AB October 25, 2011 at 07:40 PM
I can see why you might think it's a publicity spin, but as a teacher who relies on the California State Standards every day in order to make lesson plans, I can assure you, it is not. The article would have been more comprehensive had it included the website for the California Standards for Education (http://www.cde.ca.gov/be/st/ss/documents/elacontentstnds.pdf) and then the Common Core ones ( http://www.corestandards.org/assets/CCSSI_ELA%20Standards.pdf) so readers can make the comparisons themselves. As they did not, here is a sample from each, so you can see the differences. They are in the area of Language Arts (Reading) for third graders. Here are the California standards: Comprehension and Analysis of Grade-Level-Appropriate Text 2.2 Ask questions and support answers by connecting prior knowledge with literal information found in, and inferred from, the text. 2.3 Demonstrate comprehension by identifying answers in the text. 2.4 Recall major points in the text and make and modify predictions about forthcoming information. 2.5 Distinguish the main idea and supporting details in expository text. 2.6 Extract appropriate and significant information from the text, including problems and solutions. And here are the Common Core standards: Key Ideas and Details 1. Ask and answer questions to demonstrate understanding of a text, referring explicitly to the text as the basis for the answers.

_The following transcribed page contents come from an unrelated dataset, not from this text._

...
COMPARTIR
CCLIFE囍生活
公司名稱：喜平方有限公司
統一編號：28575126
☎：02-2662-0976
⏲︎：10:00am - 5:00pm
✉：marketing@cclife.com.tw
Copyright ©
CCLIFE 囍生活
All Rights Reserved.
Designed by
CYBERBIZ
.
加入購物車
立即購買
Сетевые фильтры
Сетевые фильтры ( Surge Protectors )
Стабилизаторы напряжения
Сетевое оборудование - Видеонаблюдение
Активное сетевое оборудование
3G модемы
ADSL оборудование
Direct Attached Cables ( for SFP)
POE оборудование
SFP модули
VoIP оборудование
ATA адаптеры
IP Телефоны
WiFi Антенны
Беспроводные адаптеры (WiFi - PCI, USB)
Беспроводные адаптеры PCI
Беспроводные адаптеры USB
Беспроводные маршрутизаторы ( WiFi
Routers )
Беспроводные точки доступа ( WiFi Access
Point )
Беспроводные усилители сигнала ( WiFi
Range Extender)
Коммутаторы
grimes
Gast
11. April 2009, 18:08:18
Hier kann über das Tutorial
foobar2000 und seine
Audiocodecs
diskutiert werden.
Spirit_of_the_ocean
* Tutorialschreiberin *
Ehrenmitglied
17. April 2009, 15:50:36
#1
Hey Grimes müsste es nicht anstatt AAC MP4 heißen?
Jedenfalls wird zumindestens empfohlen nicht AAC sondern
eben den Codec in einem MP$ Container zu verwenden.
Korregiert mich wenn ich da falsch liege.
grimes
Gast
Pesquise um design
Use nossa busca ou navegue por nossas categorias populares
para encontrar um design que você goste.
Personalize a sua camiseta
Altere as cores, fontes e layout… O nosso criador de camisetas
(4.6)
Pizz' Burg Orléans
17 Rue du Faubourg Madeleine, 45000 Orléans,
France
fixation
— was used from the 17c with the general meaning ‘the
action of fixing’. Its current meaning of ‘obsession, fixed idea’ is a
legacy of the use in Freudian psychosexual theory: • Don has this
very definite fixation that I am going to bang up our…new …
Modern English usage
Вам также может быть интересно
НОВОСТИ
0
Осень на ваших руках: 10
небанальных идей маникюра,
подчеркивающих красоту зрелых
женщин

MellowMaverick October 25, 2011 at 09:10 PM
Thanks for the additional info, AB. Implementation of any standard takes patience and skill and my kudos to the teachers today. I had plenty of standards to follow when I taught and that was hard enough. So much more is expected now. And what many people don't understand about teaching is that not all students master standards at the same rate. Working at varying rates, speeds and with different measures of success requires true dedication, which is yet another reason I admire the work teachers do.